## Activity
Scan the entries below for the string "segunda" and copy every line where it turns up.

##### Data records

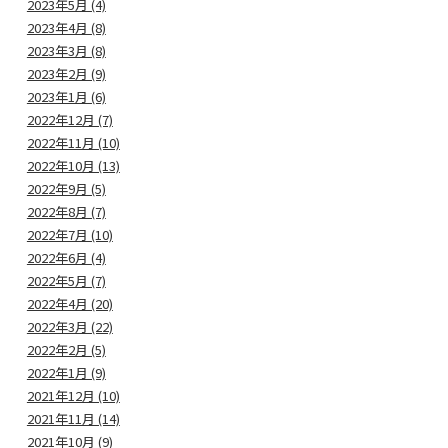
2023年5月 (4)
2023年4月 (8)
2023年3月 (8)
2023年2月 (9)
2023年1月 (6)
2022年12月 (7)
2022年11月 (10)
2022年10月 (13)
2022年9月 (5)
2022年8月 (7)
2022年7月 (10)
2022年6月 (4)
2022年5月 (7)
2022年4月 (20)
2022年3月 (22)
2022年2月 (5)
2022年1月 (9)
2021年12月 (10)
2021年11月 (14)
2021年10月 (9)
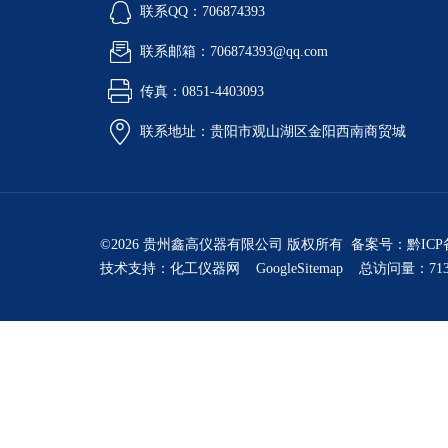
联系QQ：706874393
联系邮箱：706874393@qq.com
传真：0851-4403093
联系地址：贵阳市观山湖区金阳西南商贸城
©2026 贵州鑫高仪器有限公司 版权所有 备案号：
黔ICP
技术支持：
化工仪器网
GoogleSitemap
总访问量：713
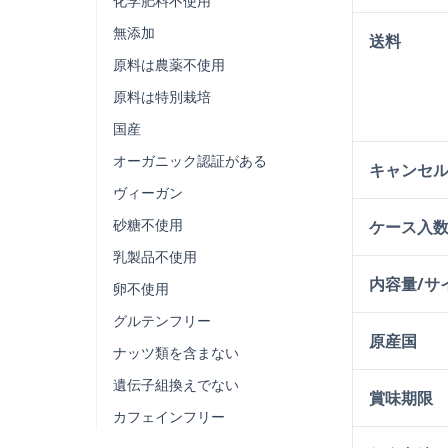
化学肥料不使用
無添加
送料
原料は農薬不使用
原料は特別栽培
国産
オーガニック認証がある
キャンセ
ヴィーガン
砂糖不使用
ケース入
乳製品不使用
内容量/サ
卵不使用
グルテンフリー
原産国
ナッツ類を含まない
遺伝子組換えでない
賞味期限
カフェインフリー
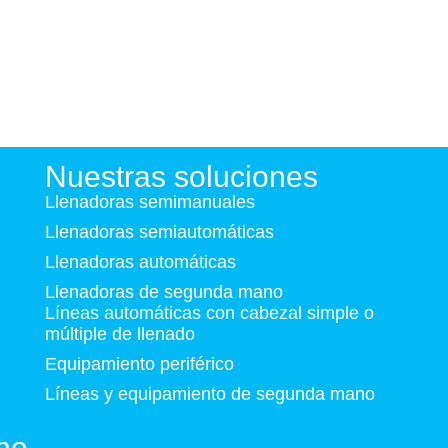
Nuestras soluciones
Llenadoras semimanuales
Llenadoras semiautomáticas
Llenadoras automáticas
Llenadoras de segunda mano
Líneas automáticas con cabezal simple o
múltiple de llenado
Equipamiento periférico
Líneas y equipamiento de segunda mano
no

##########

## Response for this exercise
Llenadoras de segunda mano
Líneas y equipamiento de segunda mano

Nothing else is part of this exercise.